Mercado

Nem a banana a Europa aceita

A Organização Mundial do Comércio (OMC) aceitou o questionamento de oito países latino-americanos mais o Brasil contra a nova tarifa proposta pela União Européia (UE) para a importação de bananas desses países. Há anos, decisões de Bruxelas discriminam os produtores latinos, limitando exportações à quantia definida (2,5 milhão de toneladas), apesar da expansão do mercado consumidor. A medida beneficiava os países da África e do Caribe, que, aliás, já contavam com preferências tarifárias.

A reclamação dos latinos fez com que a OMC condenasse os europeus. Estes aceitaram a decisão de não impor tais limites às importações latino-americanas, mas definiram que a partir de 1 de janeiro as bananas latinas seriam tarifadas em 230 euros por tonelada. Foi essa tarifa que a OMC condenou, dando prazo para que os europeus iniciassem consulta com os exportadores latinos para um “acordo”.

Apesar do tom conciliatório da OMC, a comissária de Agricultura da UE, Mariann Fisher-Boel, resistiu: “Estamos avaliando as opções existentes para pôr em prática o novo regime de importação para bananas”.

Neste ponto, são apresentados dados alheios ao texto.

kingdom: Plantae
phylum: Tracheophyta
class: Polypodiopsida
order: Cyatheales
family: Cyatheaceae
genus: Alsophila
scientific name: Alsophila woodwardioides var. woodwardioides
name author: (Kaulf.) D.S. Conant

Esse quadro de notória má vontade dos países desenvolvidos em abrir mercado não é privilégio dos europeus. O Congresso americano aprovou por dois votos o Acordo de Livre Comércio da América Central (Cafta). O lobby do açúcar foi especialmente incisivo para frear qualquer aumento de exportações do produto embutidas nos acordos iniciais do Cafta, para que não cheguem a 140 mil toneladas, representando 1,2% do mercado americano.

Mesmo sem essa concessão, os seis países (que juntos formam um PIB regional de US$ 202 bilhões) foram obrigados a desmontar o sistema tarifário para importação de automóveis, alimentos e madeira. Não conseguiram também o benefício que pleiteavam em relação à entrada de têxteis no mercado americano. Nesse caso, a tarifa só diminui se forem utilizadas matérias-primas dos EUA. Apesar de todas essas garantias, apesar de pequena dimensão das economias latinas envolvidas, a resistência no Congresso foi imensa. Os sindicatos pressionaram os democratas com ameaças de corte de apoio nas próximas eleições, caso votassem o Cafta.

Com esse clima de acesa aversão ao livre comércio no âmbito interno, os Estados Unidos e a União Européia participam das reuniões preparatórias para a Conferência de Hong Cong. Os países mais pobres, acompanhados da China, Índia e Brasil, exigem concessões nas negociações agrícolas, sem as quais nada avançará.

Como notou o ex-embaixador brasileiro em Washington Rubens Barbosa, a política comercial americana passa por momento de grande dificuldade, pelo aumento do poder de pressão dos grupos conservadores assustados com os 12 acordos comerciais de livre comércio já votados e com os outros 12 em negociação. Essa intensa pressão interna, como observou o ex-embaixador Barbosa, está provocando “falta de clareza negociadora externa” do governo americano.

Em outras palavras, a rota do livre comércio no mundo está repleta de barreiras. A agonia da Área de Livre Comércio das Américas (Alca) está incluída nesse quadro. Os EUA agem a partir dessa constatação e fecham acordos bilaterais com quem lhes interessa, Chile e Uruguai, por exemplo, desde que aceitem cláusulas semelhantes às impostas no Cafta. Peru, Colômbia e Equador, por diferentes motivos, abriram negociações nessa mesma linha.

A diplomacia brasileira segue outro caminho. Avisou os EUA que a formação da Alca fica para 2009. Aproxima-se dos vizinhos com investimentos significativos. Só o BNDES tem 20 empreendimentos em projetos de infra-estrutura na região para “integração física”, para contrabalançar o avassalador poder americano. É esse o caminho. Sem afrontas aos Estados Unidos, nosso maior mercado consumidor de exportações com valor agregado, defendemos nossos interesses. Os americanos não se preocupam com isso. Aliás, respeitam quem o faz.